The village president was unsettled by the margin of victory that exceeded his own. In a desperate effort to end his political career, he was encouraged to run for a state office in a districts populated by whites.
Imoukhuede will not have none of it. He sat back and ruminated over it and decline the offer. “It was a set-up for failure,” he concluded after reviewing the circumstances that necessitated the urgings and pressures to have him run as a state representative.
Instead, he endeared himself to the village board president and other members of the board of trustee and work hand in hand for the progress of the community.
He promised the board president not to rock the boat by challenging him in the polls.
Though Imoukhuede is very desirous to move higher in every facet of his life. He however realized that the electorate who put him in office didn’t do that to rock the boat but to inject fresh and differing ideas to the board.
“It is a selfless service. You are a servant of the people and should seek the best for them,” he said.
The village president was restless at the presence of Imoukhuede on the board especially his populist political agenda.
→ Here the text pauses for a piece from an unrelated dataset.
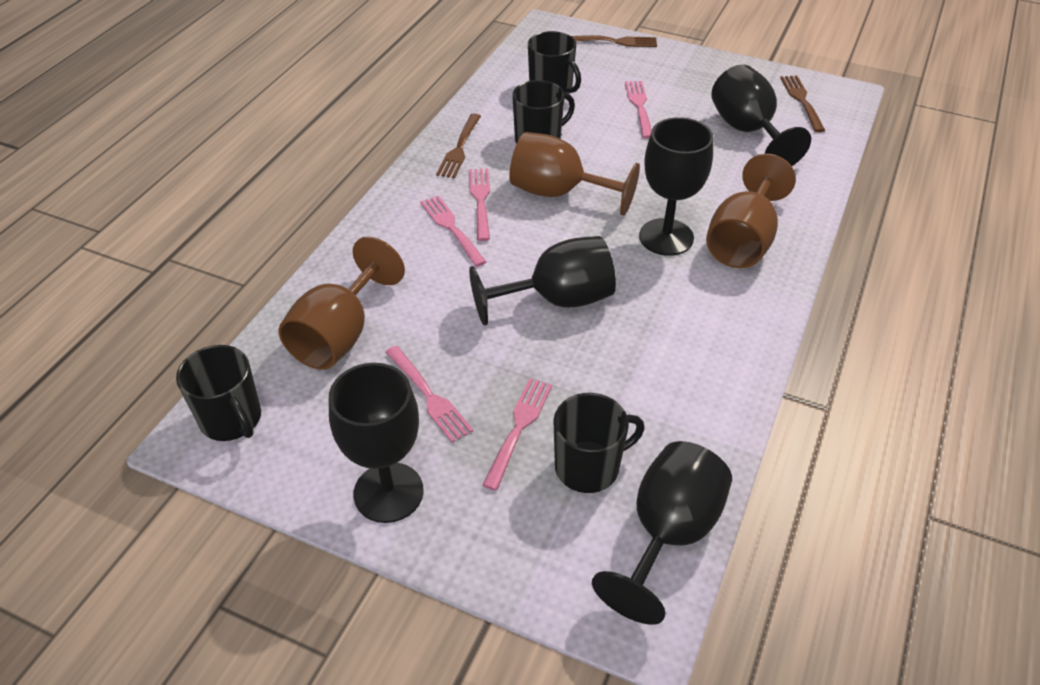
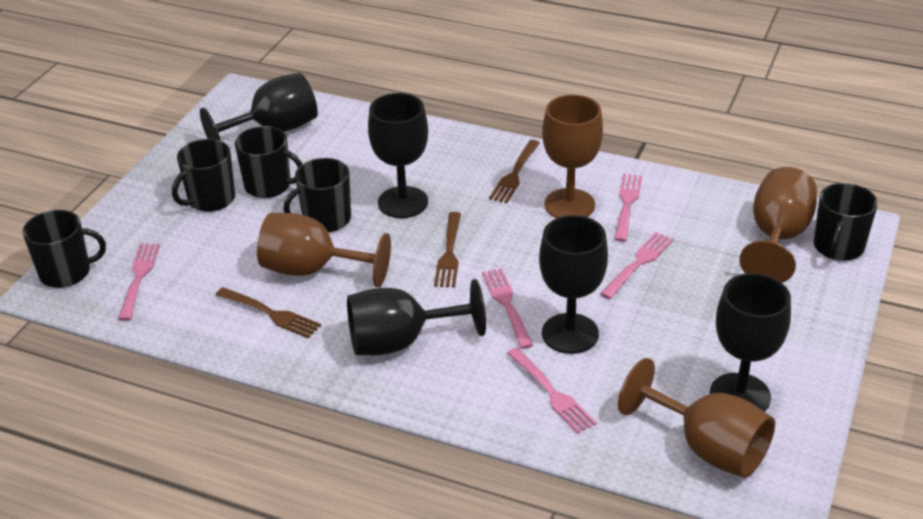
black mug: 4 -> 5
brown goblet: 3 -> 4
Instead of starting a political war, Imoukhuede reached out to the village head and the community was amazed but it was not the first time that he will turned his adversaries to his side.
A year earlier when Imoukhuede bought a property in Matteson and moved in, his white neighbors were unhappy. In his usual friendly and jovial attitudes, he introduced himself to a neighbor called Norm. To his surprised, he was rebuffed.
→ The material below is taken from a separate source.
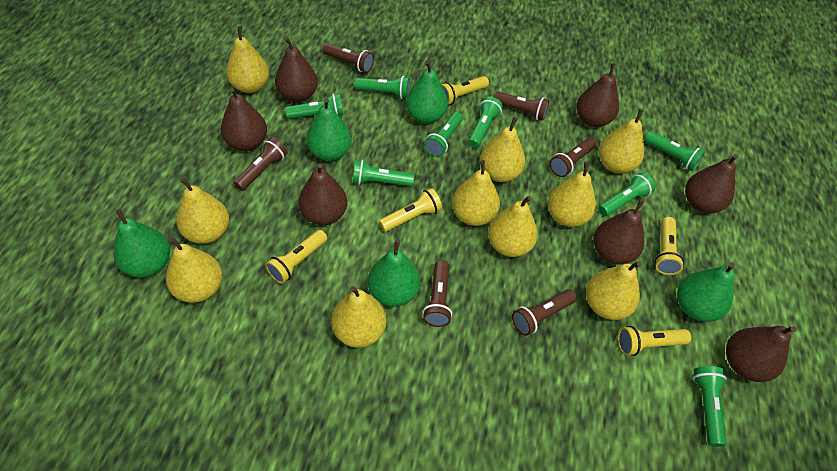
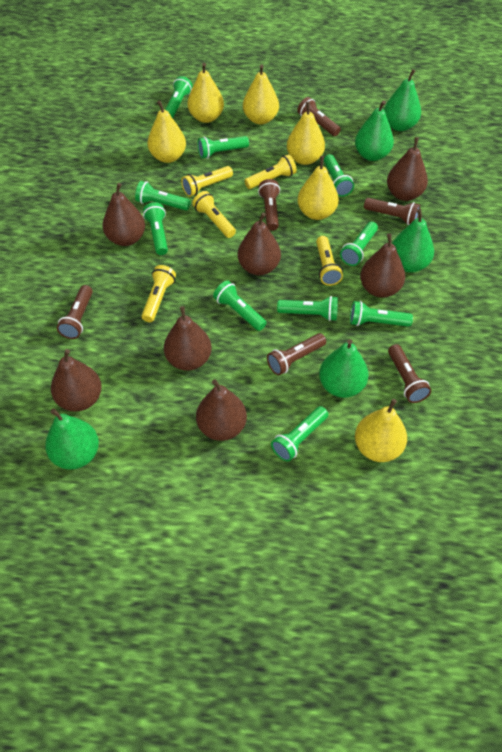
green flashlight: 8 -> 10
yellow pear: 10 -> 6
Norm said he was worried that a n…… is moving next door to him. Imoukhuede smiled instead of exchanging hot words with Norm, he advised him not to be worried about n… because “there are white n……. and there are black n……. You should be worried about undesirables because they are the ones that bring down the value of your properties.”
“Undesirables, undesirables,” Norm soliloquized as he moved away only to become a good neighbor after the initial unpleasantness. They all look in awe as Imoukhuede entrenched himself and family in the community.
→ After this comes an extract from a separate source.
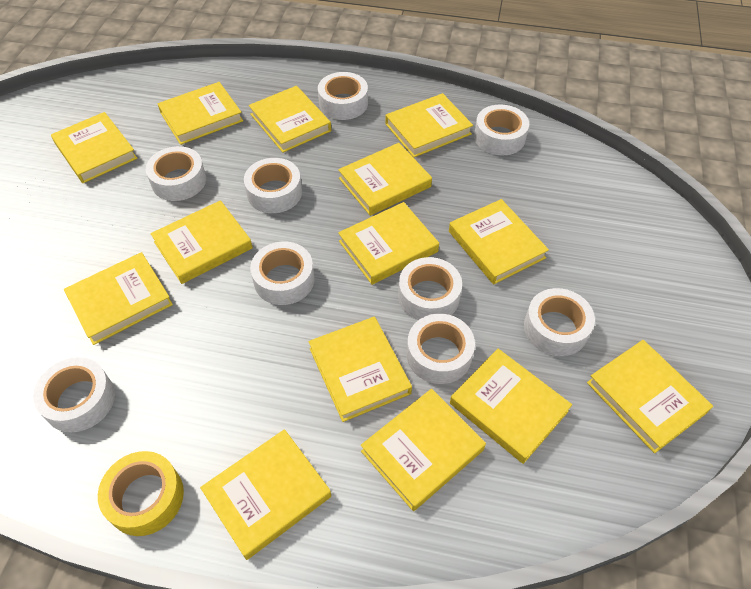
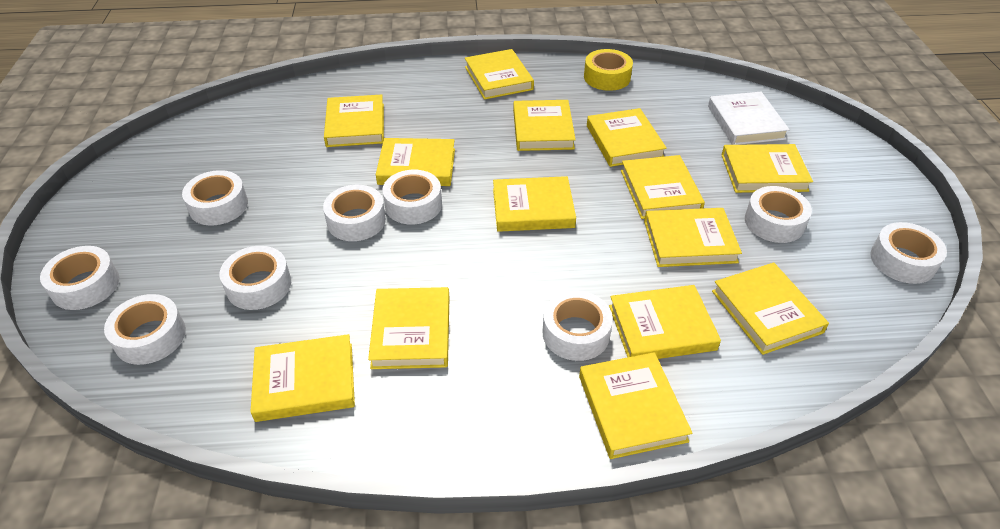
white book: 0 -> 1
They marveled and adored at how he raised his children to become the very best in the society. His son finished at Northwestern University and the daughter is completing her PhD in chemical engineering at Caltech soon.
“My decision to stay here has helped in accomplishing one of my goals and I could have accomplished it anywhere in the world. It gave my children the opportunity they needed,” he told The Chicago Inquirer.
“The most important thing in life is if you are married and have children, you need to seek the good of your children. People ask me if I’m a proud father. I’m thankful to God. We have two children. My daughter went to MIT and did Chemical Engineering and she should be finishing her PhD in Biochemical engineering in Caltech. Some of you have seen her on TV, she is a three time all American. The NCAA used her for advertising of being an athletes, you can still achieve. She has a joke that she is doing biomedical engineering just to relax.
In the same fashion he had brought to fore his administrative competence when Imoukhuede became the president of the homeowners association, he holds no grudges against African Americans.
He detest the facts that African immigrants and African Americans still live like odd couples.
“I don’t call African Americans names. It is not good. If you look at them, some of them look like people we left at home. It is just by accident that they got here. They are our people. We have a duty to make them realize that they are part of us.”
He recently went to Nigeria with an African American for the inauguration of elected government in May. He showed him the African settings and the life of the Black American hasn’t been the same since then.
Others, he said, should emulate the gesture and put in perspective why African-Americans and African immigrants must collaborate instead of living like enemies.